**Exercise aim**
Reproduce the source text of every record below character for character, omitting the pictures.
============
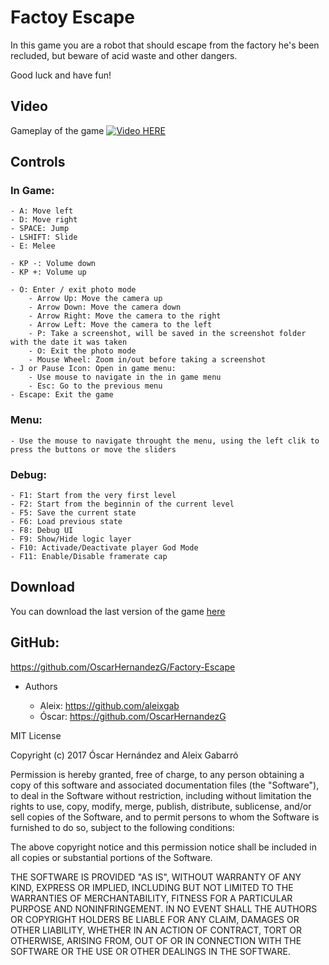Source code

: ﻿# Factoy Escape

In this game you are a robot that should escape from the factory he's been recluded,
but beware of acid waste and other dangers.


Good luck and have fun!


## Video
Gameplay of the game
[![Video HERE](https://img.youtube.com/vi/03BeQ0NtttM/0.jpg)](https://www.youtube.com/watch?v=03BeQ0NtttM)


## Controls

### In Game:
	- A: Move left	
	- D: Move right
	- SPACE: Jump
	- LSHIFT: Slide
	- E: Melee

	- KP -: Volume down
	- KP +: Volume up
	
	- O: Enter / exit photo mode
		- Arrow Up: Move the camera up
		- Arrow Down: Move the camera down
		- Arrow Right: Move the camera to the right
		- Arrow Left: Move the camera to the left
		- P: Take a screenshot, will be saved in the screenshot folder with the date it was taken 
		- O: Exit the photo mode
		- Mouse Wheel: Zoom in/out before taking a screenshot
	- J or Pause Icon: Open in game menu:
		- Use mouse to navigate in the in game menu
		- Esc: Go to the previous menu
	- Escape: Exit the game
	
### Menu:
	- Use the mouse to navigate throught the menu, using the left clik to press the buttons or move the sliders


### Debug:
	
	- F1: Start from the very first level
	- F2: Start from the beginnin of the current level
	- F5: Save the current state
	- F6: Load previous state
	- F8: Debug UI
	- F9: Show/Hide logic layer
	- F10: Activade/Deactivate player God Mode
	- F11: Enable/Disable framerate cap

## Download

You can download the last version of the game [here](https://github.com/OscarHernandezG/Factory-Escape/releases/tag/1.0)


## GitHub:

https://github.com/OscarHernandezG/Factory-Escape

  - Authors
 
	- Aleix: https://github.com/aleixgab
	- Óscar: https://github.com/OscarHernandezG

MIT License

Copyright (c) 2017 Óscar Hernández and Aleix Gabarró

Permission is hereby granted, free of charge, to any person obtaining a copy
of this software and associated documentation files (the "Software"), to deal
in the Software without restriction, including without limitation the rights
to use, copy, modify, merge, publish, distribute, sublicense, and/or sell
copies of the Software, and to permit persons to whom the Software is
furnished to do so, subject to the following conditions:

The above copyright notice and this permission notice shall be included in all
copies or substantial portions of the Software.

THE SOFTWARE IS PROVIDED "AS IS", WITHOUT WARRANTY OF ANY KIND, EXPRESS OR
IMPLIED, INCLUDING BUT NOT LIMITED TO THE WARRANTIES OF MERCHANTABILITY,
FITNESS FOR A PARTICULAR PURPOSE AND NONINFRINGEMENT. IN NO EVENT SHALL THE
AUTHORS OR COPYRIGHT HOLDERS BE LIABLE FOR ANY CLAIM, DAMAGES OR OTHER
LIABILITY, WHETHER IN AN ACTION OF CONTRACT, TORT OR OTHERWISE, ARISING FROM,
OUT OF OR IN CONNECTION WITH THE SOFTWARE OR THE USE OR OTHER DEALINGS IN THE
SOFTWARE.
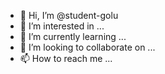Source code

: - 👋 Hi, I’m @student-golu
- 👀 I’m interested in ...
- 🌱 I’m currently learning ...
- 💞️ I’m looking to collaborate on ...
- 📫 How to reach me ...

<!---
student-golu/student-golu is a ✨ special ✨ repository because its `README.md` (this file) appears on your GitHub profile.
You can click the Preview link to take a look at your changes.
--->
============
**Output of the exercise**
Source code

: ﻿# Factoy Escape

In this game you are a robot that should escape from the factory he's been recluded,
but beware of acid waste and other dangers.


Good luck and have fun!


## Video
Gameplay of the game
[![Video HERE](https://img.youtube.com/vi/03BeQ0NtttM/0.jpg)](https://www.youtube.com/watch?v=03BeQ0NtttM)


## Controls

### In Game:
	- A: Move left	
	- D: Move right
	- SPACE: Jump
	- LSHIFT: Slide
	- E: Melee

	- KP -: Volume down
	- KP +: Volume up
	
	- O: Enter / exit photo mode
		- Arrow Up: Move the camera up
		- Arrow Down: Move the camera down
		- Arrow Right: Move the camera to the right
		- Arrow Left: Move the camera to the left
		- P: Take a screenshot, will be saved in the screenshot folder with the date it was taken 
		- O: Exit the photo mode
		- Mouse Wheel: Zoom in/out before taking a screenshot
	- J or Pause Icon: Open in game menu:
		- Use mouse to navigate in the in game menu
		- Esc: Go to the previous menu
	- Escape: Exit the game
	
### Menu:
	- Use the mouse to navigate throught the menu, using the left clik to press the buttons or move the sliders


### Debug:
	
	- F1: Start from the very first level
	- F2: Start from the beginnin of the current level
	- F5: Save the current state
	- F6: Load previous state
	- F8: Debug UI
	- F9: Show/Hide logic layer
	- F10: Activade/Deactivate player God Mode
	- F11: Enable/Disable framerate cap

## Download

You can download the last version of the game [here](https://github.com/OscarHernandezG/Factory-Escape/releases/tag/1.0)


## GitHub:

https://github.com/OscarHernandezG/Factory-Escape

  - Authors
 
	- Aleix: https://github.com/aleixgab
	- Óscar: https://github.com/OscarHernandezG

MIT License

Copyright (c) 2017 Óscar Hernández and Aleix Gabarró

Permission is hereby granted, free of charge, to any person obtaining a copy
of this software and associated documentation files (the "Software"), to deal
in the Software without restriction, including without limitation the rights
to use, copy, modify, merge, publish, distribute, sublicense, and/or sell
copies of the Software, and to permit persons to whom the Software is
furnished to do so, subject to the following conditions:

The above copyright notice and this permission notice shall be included in all
copies or substantial portions of the Software.

THE SOFTWARE IS PROVIDED "AS IS", WITHOUT WARRANTY OF ANY KIND, EXPRESS OR
IMPLIED, INCLUDING BUT NOT LIMITED TO THE WARRANTIES OF MERCHANTABILITY,
FITNESS FOR A PARTICULAR PURPOSE AND NONINFRINGEMENT. IN NO EVENT SHALL THE
AUTHORS OR COPYRIGHT HOLDERS BE LIABLE FOR ANY CLAIM, DAMAGES OR OTHER
LIABILITY, WHETHER IN AN ACTION OF CONTRACT, TORT OR OTHERWISE, ARISING FROM,
OUT OF OR IN CONNECTION WITH THE SOFTWARE OR THE USE OR OTHER DEALINGS IN THE
SOFTWARE.
Source code

: - 👋 Hi, I’m @student-golu
- 👀 I’m interested in ...
- 🌱 I’m currently learning ...
- 💞️ I’m looking to collaborate on ...
- 📫 How to reach me ...

<!---
student-golu/student-golu is a ✨ special ✨ repository because its `README.md` (this file) appears on your GitHub profile.
You can click the Preview link to take a look at your changes.
--->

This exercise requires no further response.